DataStream API 是 Flink 编程的核心。为了让代码有更强大的表现力和易用性,Flink 本身提供了多层 API,DataStream API 只是中间的一环。
在更底层,我们可以不定义任何具体的算子(比如 map,filter,或者 window),而只是提炼出一个统一的“处理”(process)操作,它是所有转换算子的一个概括性的表达,可以自定义处理逻辑,叫作“处理函数”(process function)。
在处理函数中,我们直面的就是数据流中最基本的元素:数据事件(event)、状态(state)以及时间(time)。

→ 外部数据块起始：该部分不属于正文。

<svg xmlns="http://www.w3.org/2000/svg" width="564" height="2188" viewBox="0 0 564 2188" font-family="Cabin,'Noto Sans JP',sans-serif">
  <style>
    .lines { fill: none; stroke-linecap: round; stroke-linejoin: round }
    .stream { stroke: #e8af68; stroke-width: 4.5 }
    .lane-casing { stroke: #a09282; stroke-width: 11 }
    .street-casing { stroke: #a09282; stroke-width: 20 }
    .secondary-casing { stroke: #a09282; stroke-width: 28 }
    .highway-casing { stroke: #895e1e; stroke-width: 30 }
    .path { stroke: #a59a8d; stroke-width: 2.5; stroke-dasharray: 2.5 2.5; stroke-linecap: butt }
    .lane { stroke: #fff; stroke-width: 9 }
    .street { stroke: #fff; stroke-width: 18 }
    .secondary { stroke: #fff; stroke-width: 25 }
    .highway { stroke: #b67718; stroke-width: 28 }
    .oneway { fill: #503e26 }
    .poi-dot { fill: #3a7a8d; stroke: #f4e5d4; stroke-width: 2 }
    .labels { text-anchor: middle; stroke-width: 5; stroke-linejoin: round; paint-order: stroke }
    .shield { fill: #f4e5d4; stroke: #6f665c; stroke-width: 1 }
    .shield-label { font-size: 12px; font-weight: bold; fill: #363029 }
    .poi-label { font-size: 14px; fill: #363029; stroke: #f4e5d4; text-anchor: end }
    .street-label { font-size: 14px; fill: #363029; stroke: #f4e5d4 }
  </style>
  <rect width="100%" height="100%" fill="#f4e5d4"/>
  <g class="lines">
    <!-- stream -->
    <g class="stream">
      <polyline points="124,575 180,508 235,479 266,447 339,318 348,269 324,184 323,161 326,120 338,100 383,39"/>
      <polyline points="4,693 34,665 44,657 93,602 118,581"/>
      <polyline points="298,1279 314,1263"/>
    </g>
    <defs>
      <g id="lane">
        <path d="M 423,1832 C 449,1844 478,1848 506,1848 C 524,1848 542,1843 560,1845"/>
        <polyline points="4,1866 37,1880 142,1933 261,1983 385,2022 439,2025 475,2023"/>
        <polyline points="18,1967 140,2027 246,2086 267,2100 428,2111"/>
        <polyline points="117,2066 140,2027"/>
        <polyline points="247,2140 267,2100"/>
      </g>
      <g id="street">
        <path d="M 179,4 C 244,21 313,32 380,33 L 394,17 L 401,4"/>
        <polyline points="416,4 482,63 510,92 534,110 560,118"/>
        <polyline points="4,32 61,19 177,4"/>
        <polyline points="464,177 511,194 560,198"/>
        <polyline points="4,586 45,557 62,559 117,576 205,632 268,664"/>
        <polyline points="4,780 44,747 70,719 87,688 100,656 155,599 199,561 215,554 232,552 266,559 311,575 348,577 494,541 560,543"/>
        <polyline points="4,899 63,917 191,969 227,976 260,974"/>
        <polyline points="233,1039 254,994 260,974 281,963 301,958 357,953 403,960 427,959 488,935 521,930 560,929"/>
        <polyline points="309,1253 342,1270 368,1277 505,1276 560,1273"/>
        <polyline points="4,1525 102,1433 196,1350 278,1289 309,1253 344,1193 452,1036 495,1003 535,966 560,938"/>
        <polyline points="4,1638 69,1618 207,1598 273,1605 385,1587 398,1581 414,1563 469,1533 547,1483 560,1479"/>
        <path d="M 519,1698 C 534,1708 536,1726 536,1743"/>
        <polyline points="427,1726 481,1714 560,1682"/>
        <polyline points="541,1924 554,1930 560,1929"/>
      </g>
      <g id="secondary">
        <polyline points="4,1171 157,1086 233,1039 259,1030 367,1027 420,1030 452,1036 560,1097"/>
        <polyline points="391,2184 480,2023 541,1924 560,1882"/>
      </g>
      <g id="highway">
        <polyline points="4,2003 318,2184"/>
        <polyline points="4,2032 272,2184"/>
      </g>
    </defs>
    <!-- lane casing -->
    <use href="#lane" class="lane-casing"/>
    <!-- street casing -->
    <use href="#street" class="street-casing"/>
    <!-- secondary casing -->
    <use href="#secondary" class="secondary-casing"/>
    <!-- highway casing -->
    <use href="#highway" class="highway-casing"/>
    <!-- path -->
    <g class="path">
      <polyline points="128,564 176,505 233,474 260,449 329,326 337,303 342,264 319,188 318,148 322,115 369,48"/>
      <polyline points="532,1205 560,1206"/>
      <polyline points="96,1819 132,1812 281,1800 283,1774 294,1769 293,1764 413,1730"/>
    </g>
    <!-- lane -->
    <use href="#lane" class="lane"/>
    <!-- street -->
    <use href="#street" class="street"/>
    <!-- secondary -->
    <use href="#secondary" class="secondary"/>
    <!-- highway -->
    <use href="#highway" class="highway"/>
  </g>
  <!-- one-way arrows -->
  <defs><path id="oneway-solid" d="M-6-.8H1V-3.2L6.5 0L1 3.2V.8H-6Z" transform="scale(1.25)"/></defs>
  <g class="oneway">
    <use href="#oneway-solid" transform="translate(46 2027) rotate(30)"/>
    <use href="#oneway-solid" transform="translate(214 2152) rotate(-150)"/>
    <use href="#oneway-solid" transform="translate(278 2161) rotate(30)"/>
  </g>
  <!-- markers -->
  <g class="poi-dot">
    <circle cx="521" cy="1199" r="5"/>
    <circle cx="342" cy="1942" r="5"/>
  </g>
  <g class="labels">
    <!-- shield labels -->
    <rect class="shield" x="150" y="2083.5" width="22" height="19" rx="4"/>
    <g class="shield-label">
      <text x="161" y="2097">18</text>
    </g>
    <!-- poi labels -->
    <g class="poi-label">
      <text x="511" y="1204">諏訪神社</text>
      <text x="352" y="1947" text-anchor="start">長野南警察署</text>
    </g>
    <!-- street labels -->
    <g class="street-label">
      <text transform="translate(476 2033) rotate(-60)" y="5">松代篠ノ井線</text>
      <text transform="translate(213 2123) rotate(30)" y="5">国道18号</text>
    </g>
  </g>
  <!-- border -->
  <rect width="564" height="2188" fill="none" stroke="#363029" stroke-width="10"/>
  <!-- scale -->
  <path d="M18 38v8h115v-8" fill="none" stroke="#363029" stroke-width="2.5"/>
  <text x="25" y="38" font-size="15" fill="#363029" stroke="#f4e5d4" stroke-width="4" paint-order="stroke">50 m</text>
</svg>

这就相当于对流有了完全的控制权。
我们通常把处理函数和富函数RichFunction做对比,常见的转换算子,如MapFunction、FlatMapFunction都有对应的富函数。
AbstractRichFunction,提供了获取运行时上下文的方法getRuntimeContext()和生命周期方法,可以拿到状态,还有并行度、任务名称之类的运行时信息。
public abstract class AbstractRichFunction implements RichFunction, Serializable {
// 运行时上下文
private transient RuntimeContext runtimeContext;
public void setRuntimeContext(RuntimeContext t) { this.runtimeContext = t;}
public RuntimeContext getRuntimeContext() {}
public IterationRuntimeContext getIterationRuntimeContext() {}
// 生命周期方法
public void open(Configuration parameters) throws Exception {}
public void close() throws Exception {}
}
//运行时上下文
public interface RuntimeContext {
//并行度、任务名称等基本的运行时信息
/** returned ID should NOT be used for any job management tasks. */
JobID getJobId();
/** The name of the task in which the UDF runs. */
String getTaskName();
/** The metric group for this parallel subtask. */
MetricGroup getMetricGroup();
/** The parallelism with which the parallel task runs. */
int getNumberOfParallelSubtasks();
/** The max-parallelism with which the parallel task runs. */
int getMaxNumberOfParallelSubtasks();
/** The index of the parallel subtask. */
int getIndexOfThisSubtask();
/** Attempt number of the subtask.尝试次数 */
int getAttemptNumber();
/** The name of the task, with subtask indicator. */
String getTaskNameWithSubtasks();
ExecutionConfig getExecutionConfig();
/** The ClassLoader for user code classes. */
ClassLoader getUserCodeClassLoader();
/** Registers a custom hook for the user code class loader release. */
void registerUserCodeClassLoaderReleaseHookIfAbsent( String releaseHookName, Runnable releaseHook);
...
// 状态
<T> ValueState<T> getState(ValueStateDescriptor<T> stateProperties);
<T> ListState<T> getListState(ListStateDescriptor<T> stateProperties);
<T> ReducingState<T> getReducingState(ReducingStateDescriptor<T> stateProperties);
<IN, ACC, OUT> AggregatingState<IN, OUT> getAggregatingState(
AggregatingStateDescriptor<IN, ACC, OUT> stateProperties);
<UK, UV> MapState<UK, UV> getMapState(MapStateDescriptor<UK, UV> stateProperties);
}
处理函数(ProcessFunction)继承了AbstractRichFunction抽象类,拥有富函数类的所有特性。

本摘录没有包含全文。